Solarizing with heavy duty black contractors plastic is another good option, during the summer. The down side to that is that it also kills all the good living organisms in the soil, along with the seeds. The soil will need be replinished with that life by using good weed seed free compost and other organic matter. 

Lee


----------



## deaconjim (Oct 31, 2005)

Walk through the area and pull up as many of the plants as you can find, and bag them. Mow the area well. Do it with a string trimmer if it is a small enough area. Rake up all of the clippings and bag them for disposal. This will get rid of the latest seedheads. Till the area well, and give the rest of the seeds time to germinate. Before the new plants are big enough to produce seed, till again. Repeat this process as many times as you can before you plant your garden. This will deplete the supply of seed pods in your soil. Once the garden is established, be very vigilant about weeding. Don't let any new weeds mature enough to produce seed. 

It will be a slow, labor intensive process, but you will eventually get rid of them. I used this method to completely eradicate cockleburs from an 8 acre field that was overgrown with them. Over time, I learned to spot a cocklebur plant from all the way across the field and pull them up by hand before they could go to seed.


----------



## just_sawing (Jan 15, 2006)

Mow, vacuum Mow Vacum. The wood chippers on the marekt ahve a good suction for leafs. If you mow vacuum and water it will shoot the growth. Identifiy and eradicate. But if you do not remove the burrs they just sit dorment. When you have them under control till the top inch of soil and reseed what you want to grow.


----------



## motdaugrnds (Jul 3, 2002)

You have a choice of either get rid of ones bothering you now "or" get rid of every bur plant for an extended period of time.

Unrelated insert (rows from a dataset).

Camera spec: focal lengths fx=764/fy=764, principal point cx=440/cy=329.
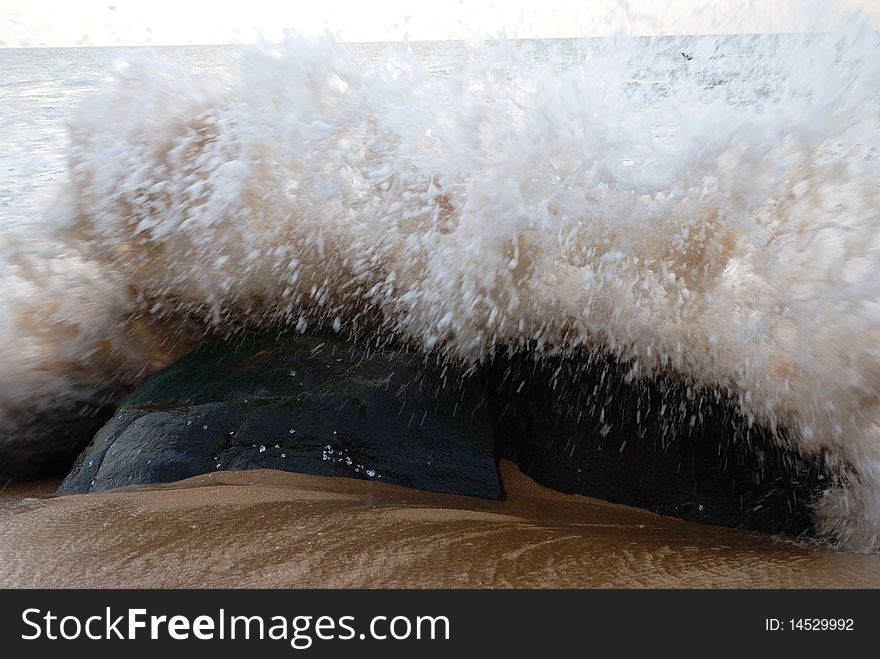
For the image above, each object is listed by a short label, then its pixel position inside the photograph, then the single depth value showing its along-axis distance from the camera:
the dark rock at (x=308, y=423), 1.72
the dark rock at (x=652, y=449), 1.68
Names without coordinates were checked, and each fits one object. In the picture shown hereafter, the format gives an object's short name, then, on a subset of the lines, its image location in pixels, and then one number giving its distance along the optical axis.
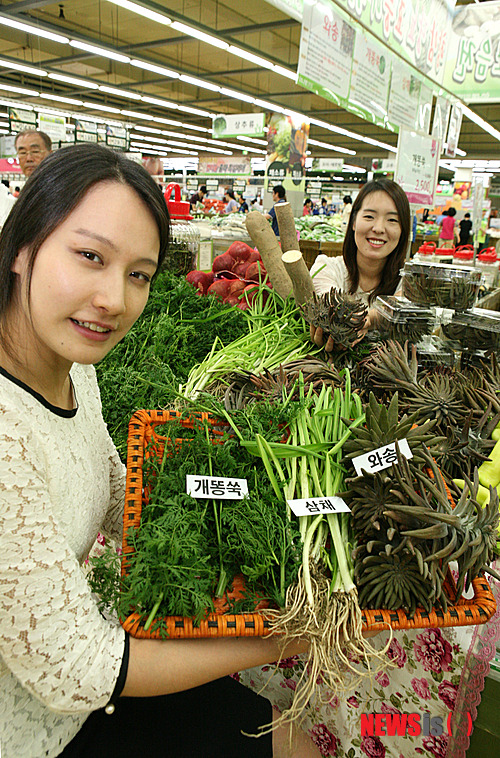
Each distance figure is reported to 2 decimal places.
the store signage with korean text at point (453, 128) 6.36
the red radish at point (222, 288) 2.28
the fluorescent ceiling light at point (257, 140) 22.77
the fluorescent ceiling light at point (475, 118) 7.39
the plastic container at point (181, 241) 2.75
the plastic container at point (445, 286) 1.70
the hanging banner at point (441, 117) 5.71
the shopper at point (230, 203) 11.05
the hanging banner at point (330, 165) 16.04
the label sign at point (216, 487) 1.02
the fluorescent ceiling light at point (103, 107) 17.09
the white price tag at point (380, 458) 1.03
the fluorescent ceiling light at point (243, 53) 8.87
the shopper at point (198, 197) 11.27
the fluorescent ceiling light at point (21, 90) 15.40
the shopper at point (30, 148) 4.33
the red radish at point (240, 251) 2.42
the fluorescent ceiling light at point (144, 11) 7.13
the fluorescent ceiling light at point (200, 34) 7.94
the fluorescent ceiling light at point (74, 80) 13.99
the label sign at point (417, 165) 4.58
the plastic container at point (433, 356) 1.59
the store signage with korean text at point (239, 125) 11.62
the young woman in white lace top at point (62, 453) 0.86
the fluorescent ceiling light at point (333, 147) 23.48
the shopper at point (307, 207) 12.80
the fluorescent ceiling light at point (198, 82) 12.50
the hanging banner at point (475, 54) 4.42
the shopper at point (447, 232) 9.25
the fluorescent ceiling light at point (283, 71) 10.12
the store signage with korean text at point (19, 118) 9.86
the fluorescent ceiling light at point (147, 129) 21.71
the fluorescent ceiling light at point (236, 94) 13.96
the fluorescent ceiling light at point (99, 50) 9.88
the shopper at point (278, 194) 8.51
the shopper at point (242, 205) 12.21
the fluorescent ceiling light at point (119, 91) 14.75
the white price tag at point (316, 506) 1.02
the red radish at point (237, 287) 2.24
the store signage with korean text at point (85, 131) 10.48
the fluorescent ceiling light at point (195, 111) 18.13
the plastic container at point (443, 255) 5.06
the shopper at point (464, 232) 9.88
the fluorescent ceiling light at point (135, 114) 18.58
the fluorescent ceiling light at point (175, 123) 20.34
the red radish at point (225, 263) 2.43
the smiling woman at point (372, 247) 2.64
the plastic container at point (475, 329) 1.63
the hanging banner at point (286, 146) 10.85
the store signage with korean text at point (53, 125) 10.36
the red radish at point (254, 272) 2.26
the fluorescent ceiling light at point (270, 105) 14.69
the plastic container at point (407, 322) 1.62
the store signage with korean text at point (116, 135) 11.56
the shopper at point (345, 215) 8.10
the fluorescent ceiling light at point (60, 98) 16.80
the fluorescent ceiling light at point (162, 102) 16.43
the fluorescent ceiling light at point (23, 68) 12.01
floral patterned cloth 1.14
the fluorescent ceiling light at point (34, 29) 8.32
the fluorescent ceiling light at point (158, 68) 11.32
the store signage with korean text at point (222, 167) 16.31
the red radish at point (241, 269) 2.35
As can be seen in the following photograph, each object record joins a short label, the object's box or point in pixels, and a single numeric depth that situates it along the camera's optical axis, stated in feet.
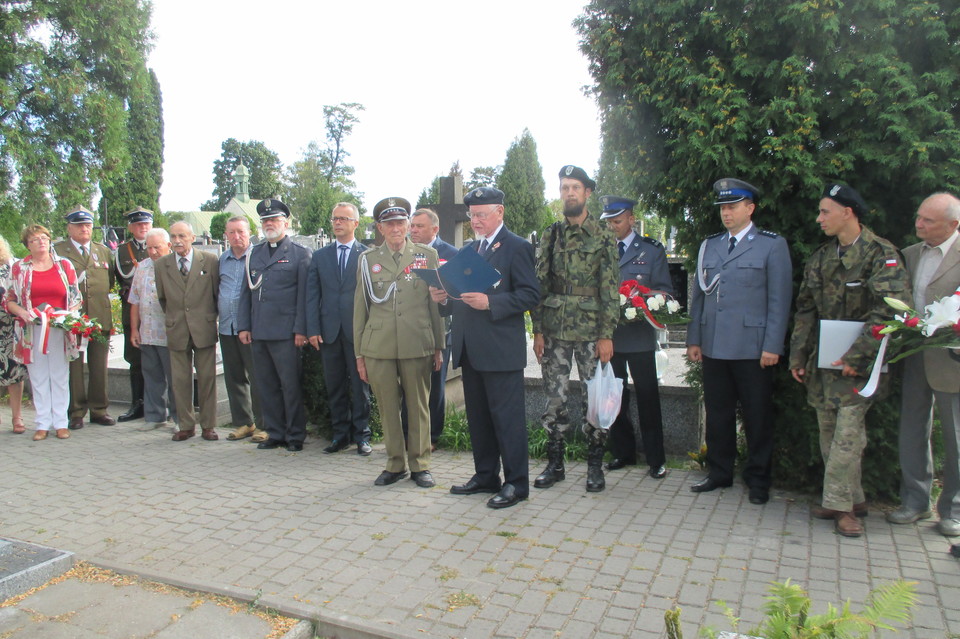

Deaconjim is absolutely correct. Yes it would take time; however, in the long run (down the years), you will be glad you did it that way.


----------



## wy_white_wolf (Oct 14, 2004)

I would:

1. Burn the area
2. Till
3. Cover with straw and/or other materials to compost into the soil
4. Cover with Black plastic until spring
5. Till again

I am a little supprised no one has suggested trying a winter cover crop. I know very little about them but could be worth looking into.


----------



## TedH71 (Jan 19, 2003)

Was told by an old timer who was my landlord..he said fertilizing the land heavily will kill the burrs..he just didn't have the money to get it done on the 20 acres of land he was renting out to me. I miss that guy. He was 98 years old when we met and he had been at WWI and WWII and Korean war then after that, the military paid him to go to school and he became a teacher with a BA and MA (rare thing back then) and he had a deaf brother so he could sign with me. Bad thing was that his heart was so defective that when he walked too fast, his face would actually turn blue! He was on heart meds...I moved out of Clyde, TX so never knew if he made it to 100. Wouldn't be surprised if he did. He had goats and his goats ate up all the burrs on his land.


----------